O brasileiro não tem a convicção de um anglo-saxão, para quem pau é pau, pedra é pedra. Dependendo do momento e das circunstâncias o pau pode ter a consistência de pedra a ponto de o homo brasiliensis jurar diante de um tronco de madeira que se deparou com uma dura rocha. Essa característica tem raízes no dna do nosso povo, alegre e acolhedor, flexível e adaptável aos momentos.
Somos um povo de paz. Que procura harmonizar posições, tirando proveito das situações, piscando à direita e à esquerda. Não somos de pegar forte no trabalho, dizem. Conta-se, até, a historinha do brigadeiro Eduardo Gomes (UDN), em seu primeiro comício, no Largo da Carioca, no RJ idos de 1945: “brasileiros, precisamos trabalhar”. Do meio do povo, um ouvinte gritou: “vixe, já começou a perseguição”. O comício quase acabou.

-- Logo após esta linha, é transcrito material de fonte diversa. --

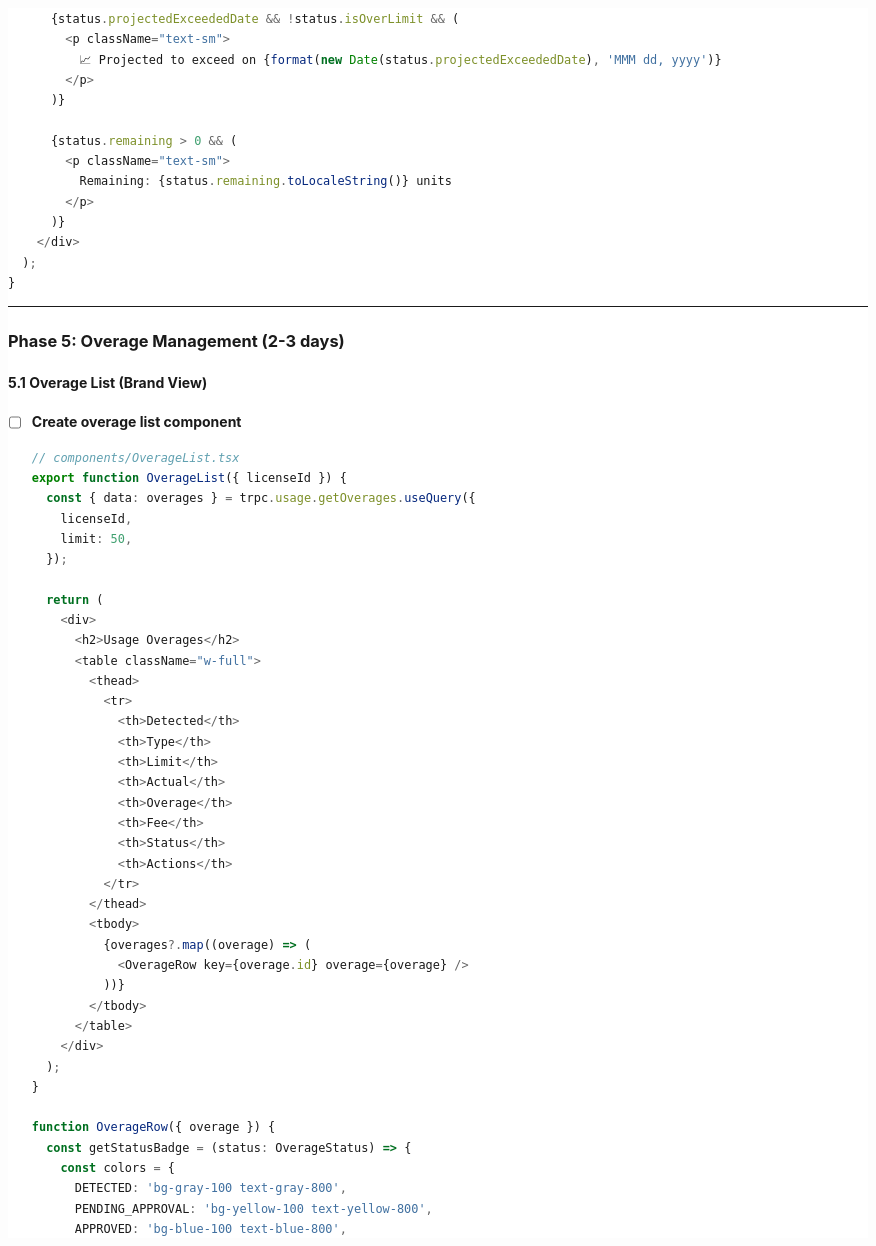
   ```typescript
        {status.projectedExceededDate && !status.isOverLimit && (
          <p className="text-sm">
            📈 Projected to exceed on {format(new Date(status.projectedExceededDate), 'MMM dd, yyyy')}
          </p>
        )}
  
        {status.remaining > 0 && (
          <p className="text-sm">
            Remaining: {status.remaining.toLocaleString()} units
          </p>
        )}
      </div>
    );
  }
  ```

---

### Phase 5: Overage Management (2-3 days)

#### 5.1 Overage List (Brand View)

- [ ] **Create overage list component**
  ```typescript
  // components/OverageList.tsx
  export function OverageList({ licenseId }) {
    const { data: overages } = trpc.usage.getOverages.useQuery({
      licenseId,
      limit: 50,
    });
  
    return (
      <div>
        <h2>Usage Overages</h2>
        <table className="w-full">
          <thead>
            <tr>
              <th>Detected</th>
              <th>Type</th>
              <th>Limit</th>
              <th>Actual</th>
              <th>Overage</th>
              <th>Fee</th>
              <th>Status</th>
              <th>Actions</th>
            </tr>
          </thead>
          <tbody>
            {overages?.map((overage) => (
              <OverageRow key={overage.id} overage={overage} />
            ))}
          </tbody>
        </table>
      </div>
    );
  }
  
  function OverageRow({ overage }) {
    const getStatusBadge = (status: OverageStatus) => {
      const colors = {
        DETECTED: 'bg-gray-100 text-gray-800',
        PENDING_APPROVAL: 'bg-yellow-100 text-yellow-800',
        APPROVED: 'bg-blue-100 text-blue-800',
  ```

O fato é que não cultivamos a semente das convicções. Somos afeitos às imprecisões. “Quantas horas o senhor trabalha por semana”? “Mais ou menos 36 horas”. “O senhor é católico”? “Sou, mas não vou à missa”. Petrolina não viu, até hoje, uma gota de petróleo de sua terra, nem Petrolândia ali perto. Quem leu Jorge Amado chega à conclusão de que a Bahia de Todos os Santos deveria ser apropriadamente chamada de Bahia de Todos os Pecados.
Já o gordo pernambucano Ascenso Ferreira, genial intérprete da nossa cultura, cantava: “Hora de comer – comer! Hora de dormir – dormir! Hora de vadiar – vadiar! Hora de trabalhar? – Pernas pro ar que ninguém é de ferro!”
Nada por aqui é definitivo. Há sempre um acréscimo, um “porém”, um drible dando curvas no foco das interlocuções. No terreno da teatralização política, isso é mais frequente. Daí a flexibilidade que mede as condutas do eleitor brasileiro. Não temos mais a lealdade que se via nos tempos da UDN e do PSD, partidos que dominaram a cena no passado. Há, hoje, uma intermediação de fatores a influir na decisão do eleitor. O eleitor sobe à gangorra por meio de alguns empuxos. O primeiro é o bolso, garantido por um emprego ou adjutório com o qual possa ajudar a família. O segundo fator é a proximidade com o candidato, aqueles com melhores condições de suprir as demandas. O eleitor faz comparações. O terceiro é o discurso do candidato, aquilo que o diferencia de outros e que também tem condição de ser avaliado: será que este candidato fará mesmo o que promete? Por isso, o candidato deve demonstrar os meios para a execução de suas promessas.
A seguir, aparece o grupo de referências, as entidades e lideranças respeitadas da região, cujas opiniões sobre os perfis são ouvidas e respeitadas. A própria maneira de o candidato se apresentar – formas de vestir, de se locomover (a pé, de carro), de gesticular e se mover em palanques – chama a atenção. O espalhafato, nesses tempos mais tristes e de prevenção – afasta.
O Brasil da pandemia é capaz de encher as ruas com gente clamando por mudanças, o que funcionará como aríete contra os espetáculos falsos da política. O eleitor está mais apurado, mais exigente, mais desconfiado. As pesquisas mostram a inclinação do eleitorado para as mudanças. O alto índice de rejeição dos dois principais candidatos revela desinteresse pela política, um puxão de orelhas nos políticos e suas práticas. Programas eleitorais mostrando candidatos como produtos de consumo de massa, com a imagem construída via efeitos cosméticos, podem ser um bumerangue.
O que se vê hoje no cenário é um triste retrato da longa distância que separa os anseios do povo do discurso dos candidatos. Não existe a menor conexão entre o recado das massas, esse ativismo ansioso que corre pelas redes sociais, viagens e falas vazias dirigidas a pequenos públicos escolhidos pelas assessorias. Maior prova é este início de campanha gelado, de acusações recíprocas e desprovido de engajamento.
Por último, o espírito do tempo, o vento da mudança. Quando o vento corre para um lado, ensinava meu saudoso pai, ninguém desvia sua direção.